Niemand spricht über die schwachen Leistungen der letzten Wochen, Union Berlin bekommt überall Applaus. Steffen Baumgart und zwei Siege aus 14 Spielen sind kein Thema mehr, die Nachricht von der ersten Trainerin in einer Männer-Topliga geht um die Welt.
Viel Lob, wenig Druck: Unions Kandidatensuche läuft
Heldts kluger Schachzug
Keine noch so teure PR-Aktion hätte einen vergleichbaren „Candystorm“ auslösen und Union, vor allem eben inhaltlich, als Vorreiter des Fußballs positionieren können. Das freut auch die Partner und Sponsoren, nach einer grauen Saison ohne besondere Aufmerksamkeit.
Zeit genug für langfristige Planung
Horst Heldts Initiative, in der Nachbesetzung von Baumgart eine große Chance zu sehen, statt den üblichen Branchenreflexen zu folgen und einen erfahrenen Mann zu verpflichten, war ein kluger Schachzug. Auch seine eigene Position betreffend. Die neue Euphorie rund um Marie-Louise Eta nimmt erst einmal die Lupe von ihm, Heldt hat nun Zeit, für den Sommer die ideale Besetzung der Cheftrainerposition zu finden.
Sich in Ruhe mit möglichen Kandidaten auszutauschen, ist im hektischen Profigeschäft fast nie möglich. Christian Eichner, der in Karlsruhe aufhört, ist ein Anwärter auf den Job, auch Florian Kohfeldt (Darmstadt) wird diskutiert. Genauso ist es möglich, dass Marie-Louise Eta im Amt bleibt. Heldt hat da jetzt keinen Druck.
Nun kommt das Sportliche. Samstag empfängt Union den ziemlich demolierten VfL Wolfsburg, der schon sieben Punkte Rückstand hat auf Rettungs-Platz 15. In der Berliner Mannschaft herrscht Zuversicht, mit einem Heimsieg den Klassenerhalt klar machen zu können. Sowohl die Ansprache als auch die ersten Ideen von Marie-Louise Eta kommen bei den Spielern gut an, sie erklärt ihre Punkte, so ist es zu hören, sehr klar und einfach.

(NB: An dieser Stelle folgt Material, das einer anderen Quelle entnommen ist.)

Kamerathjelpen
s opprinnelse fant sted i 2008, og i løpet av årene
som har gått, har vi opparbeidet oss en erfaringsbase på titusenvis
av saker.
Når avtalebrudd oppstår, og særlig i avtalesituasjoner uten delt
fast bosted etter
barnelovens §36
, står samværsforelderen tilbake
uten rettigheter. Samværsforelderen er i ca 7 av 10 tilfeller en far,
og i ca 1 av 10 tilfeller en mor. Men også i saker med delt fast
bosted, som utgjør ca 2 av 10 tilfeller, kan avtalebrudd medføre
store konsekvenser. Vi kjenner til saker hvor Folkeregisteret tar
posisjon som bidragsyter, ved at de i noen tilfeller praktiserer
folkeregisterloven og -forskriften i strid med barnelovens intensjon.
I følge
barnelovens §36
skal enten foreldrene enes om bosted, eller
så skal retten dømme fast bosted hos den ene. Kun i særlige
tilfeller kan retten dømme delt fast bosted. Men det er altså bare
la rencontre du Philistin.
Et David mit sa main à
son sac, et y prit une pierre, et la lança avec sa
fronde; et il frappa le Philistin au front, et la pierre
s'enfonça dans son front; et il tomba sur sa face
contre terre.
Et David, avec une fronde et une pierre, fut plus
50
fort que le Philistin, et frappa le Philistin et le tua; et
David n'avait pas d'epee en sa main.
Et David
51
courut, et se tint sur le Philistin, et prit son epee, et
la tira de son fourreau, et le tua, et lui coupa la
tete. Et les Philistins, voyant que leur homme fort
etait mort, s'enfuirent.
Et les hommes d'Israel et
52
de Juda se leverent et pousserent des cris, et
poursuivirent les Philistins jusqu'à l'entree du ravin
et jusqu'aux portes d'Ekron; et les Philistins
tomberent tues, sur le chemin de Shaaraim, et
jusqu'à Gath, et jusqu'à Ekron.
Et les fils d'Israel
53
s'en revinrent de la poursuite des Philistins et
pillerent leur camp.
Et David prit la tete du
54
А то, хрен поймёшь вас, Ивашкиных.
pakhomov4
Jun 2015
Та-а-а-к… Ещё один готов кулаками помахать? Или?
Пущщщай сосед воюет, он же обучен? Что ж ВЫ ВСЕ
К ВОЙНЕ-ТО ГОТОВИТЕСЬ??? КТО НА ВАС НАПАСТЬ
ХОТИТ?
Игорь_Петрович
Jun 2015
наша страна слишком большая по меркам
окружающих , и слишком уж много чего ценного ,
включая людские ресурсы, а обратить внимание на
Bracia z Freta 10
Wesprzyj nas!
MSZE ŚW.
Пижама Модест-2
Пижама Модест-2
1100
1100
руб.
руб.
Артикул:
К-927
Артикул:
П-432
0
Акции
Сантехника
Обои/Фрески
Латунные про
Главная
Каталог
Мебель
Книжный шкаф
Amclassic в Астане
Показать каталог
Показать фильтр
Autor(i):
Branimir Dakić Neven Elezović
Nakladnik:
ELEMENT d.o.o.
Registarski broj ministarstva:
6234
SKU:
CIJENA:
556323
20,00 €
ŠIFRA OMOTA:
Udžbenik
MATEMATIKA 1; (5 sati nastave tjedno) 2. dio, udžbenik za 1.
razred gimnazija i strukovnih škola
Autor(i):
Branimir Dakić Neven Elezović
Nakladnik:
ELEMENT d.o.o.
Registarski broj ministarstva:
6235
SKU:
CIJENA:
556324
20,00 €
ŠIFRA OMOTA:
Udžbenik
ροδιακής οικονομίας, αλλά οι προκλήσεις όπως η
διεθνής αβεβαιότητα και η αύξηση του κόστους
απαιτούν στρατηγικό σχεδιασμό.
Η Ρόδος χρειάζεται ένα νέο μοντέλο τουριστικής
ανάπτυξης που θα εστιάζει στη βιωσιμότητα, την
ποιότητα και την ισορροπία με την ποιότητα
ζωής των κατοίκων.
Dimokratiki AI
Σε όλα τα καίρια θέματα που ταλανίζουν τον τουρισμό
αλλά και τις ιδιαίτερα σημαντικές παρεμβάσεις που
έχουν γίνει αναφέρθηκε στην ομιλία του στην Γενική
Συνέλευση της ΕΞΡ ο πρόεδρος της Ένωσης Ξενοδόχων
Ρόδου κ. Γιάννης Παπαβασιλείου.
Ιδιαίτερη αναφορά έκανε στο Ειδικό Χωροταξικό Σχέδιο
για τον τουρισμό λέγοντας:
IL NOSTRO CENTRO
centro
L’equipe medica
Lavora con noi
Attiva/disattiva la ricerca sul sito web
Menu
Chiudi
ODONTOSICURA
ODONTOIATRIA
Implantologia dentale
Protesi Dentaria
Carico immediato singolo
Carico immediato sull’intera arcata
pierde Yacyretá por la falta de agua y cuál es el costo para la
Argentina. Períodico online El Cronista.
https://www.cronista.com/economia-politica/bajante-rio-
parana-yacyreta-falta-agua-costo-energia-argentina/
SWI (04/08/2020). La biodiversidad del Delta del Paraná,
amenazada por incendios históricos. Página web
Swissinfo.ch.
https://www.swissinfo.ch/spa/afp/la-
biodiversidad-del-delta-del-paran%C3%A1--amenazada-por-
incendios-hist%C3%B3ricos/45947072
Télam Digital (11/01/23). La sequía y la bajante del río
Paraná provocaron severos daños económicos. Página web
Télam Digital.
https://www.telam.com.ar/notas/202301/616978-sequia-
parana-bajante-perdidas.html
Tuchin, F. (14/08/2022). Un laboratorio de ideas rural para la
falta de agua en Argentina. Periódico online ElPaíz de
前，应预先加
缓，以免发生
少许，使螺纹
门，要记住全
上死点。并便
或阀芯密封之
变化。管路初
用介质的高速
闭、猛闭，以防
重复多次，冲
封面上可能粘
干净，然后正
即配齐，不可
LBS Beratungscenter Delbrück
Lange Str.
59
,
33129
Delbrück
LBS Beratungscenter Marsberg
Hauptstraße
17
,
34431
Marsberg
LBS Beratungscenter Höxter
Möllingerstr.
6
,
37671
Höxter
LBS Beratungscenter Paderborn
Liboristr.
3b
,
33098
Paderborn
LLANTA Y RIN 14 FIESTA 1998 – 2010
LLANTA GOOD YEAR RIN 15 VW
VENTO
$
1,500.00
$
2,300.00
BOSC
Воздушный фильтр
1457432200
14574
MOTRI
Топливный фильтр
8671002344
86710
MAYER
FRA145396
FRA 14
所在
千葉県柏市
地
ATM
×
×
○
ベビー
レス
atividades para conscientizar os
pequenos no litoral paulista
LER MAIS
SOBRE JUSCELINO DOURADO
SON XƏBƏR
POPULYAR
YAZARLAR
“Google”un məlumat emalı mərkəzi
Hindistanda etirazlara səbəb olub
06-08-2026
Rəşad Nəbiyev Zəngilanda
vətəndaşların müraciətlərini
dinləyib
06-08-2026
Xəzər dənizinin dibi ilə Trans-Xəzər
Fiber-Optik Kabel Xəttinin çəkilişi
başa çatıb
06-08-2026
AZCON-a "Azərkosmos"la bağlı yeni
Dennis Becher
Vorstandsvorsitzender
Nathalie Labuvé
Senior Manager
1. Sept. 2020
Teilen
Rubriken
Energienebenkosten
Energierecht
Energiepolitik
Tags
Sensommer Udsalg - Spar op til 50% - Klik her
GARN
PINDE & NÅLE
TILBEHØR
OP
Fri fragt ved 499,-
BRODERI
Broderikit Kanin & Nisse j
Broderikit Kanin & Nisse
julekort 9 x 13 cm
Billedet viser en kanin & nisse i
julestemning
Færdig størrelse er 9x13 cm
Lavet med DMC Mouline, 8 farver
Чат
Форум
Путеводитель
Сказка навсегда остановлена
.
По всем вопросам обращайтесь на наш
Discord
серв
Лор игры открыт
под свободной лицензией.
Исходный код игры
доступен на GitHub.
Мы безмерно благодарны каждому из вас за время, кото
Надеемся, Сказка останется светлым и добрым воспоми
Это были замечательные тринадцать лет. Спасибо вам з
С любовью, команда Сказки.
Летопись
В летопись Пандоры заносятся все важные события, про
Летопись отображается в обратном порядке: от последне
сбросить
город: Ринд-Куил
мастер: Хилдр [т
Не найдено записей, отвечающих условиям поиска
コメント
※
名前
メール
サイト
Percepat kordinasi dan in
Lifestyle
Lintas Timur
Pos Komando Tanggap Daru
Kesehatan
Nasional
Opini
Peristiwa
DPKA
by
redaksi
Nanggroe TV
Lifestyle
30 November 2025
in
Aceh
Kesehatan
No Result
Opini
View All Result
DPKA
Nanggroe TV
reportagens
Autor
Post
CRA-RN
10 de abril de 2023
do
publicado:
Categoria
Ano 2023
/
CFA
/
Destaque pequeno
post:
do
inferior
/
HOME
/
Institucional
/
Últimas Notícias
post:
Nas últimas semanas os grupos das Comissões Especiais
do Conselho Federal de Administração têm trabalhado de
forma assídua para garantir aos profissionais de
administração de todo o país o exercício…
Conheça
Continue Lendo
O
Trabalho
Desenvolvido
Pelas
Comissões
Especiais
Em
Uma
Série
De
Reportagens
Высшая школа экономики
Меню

Attribute, die Union Berlin zugute kommen
Der plötzliche Fokus scheint dem Team zu helfen. Jeder möchte das erste Spiel in der besonderen Konstellation unbedingt gewinnen. „Alle sind echt konzentriert bei der Sache“, sagt einer, der mit auf dem Platz steht, „das war zuletzt leider nicht immer so.“
Mit Marie-Louise Eta ist bei Union eine sehr talentierte, extrem fleißige und, das berichten im Grunde alle Wegbegleiter, hochgradig sympathische Cheftrainerin am Werk. Vielleicht sind das genau die Attribute, die dem Klub jetzt und dann auch in Zukunft gut tun. Horst Heldt schaut genau hin. Für den Moment, das muss man so sagen, hat er alles richtig gemacht.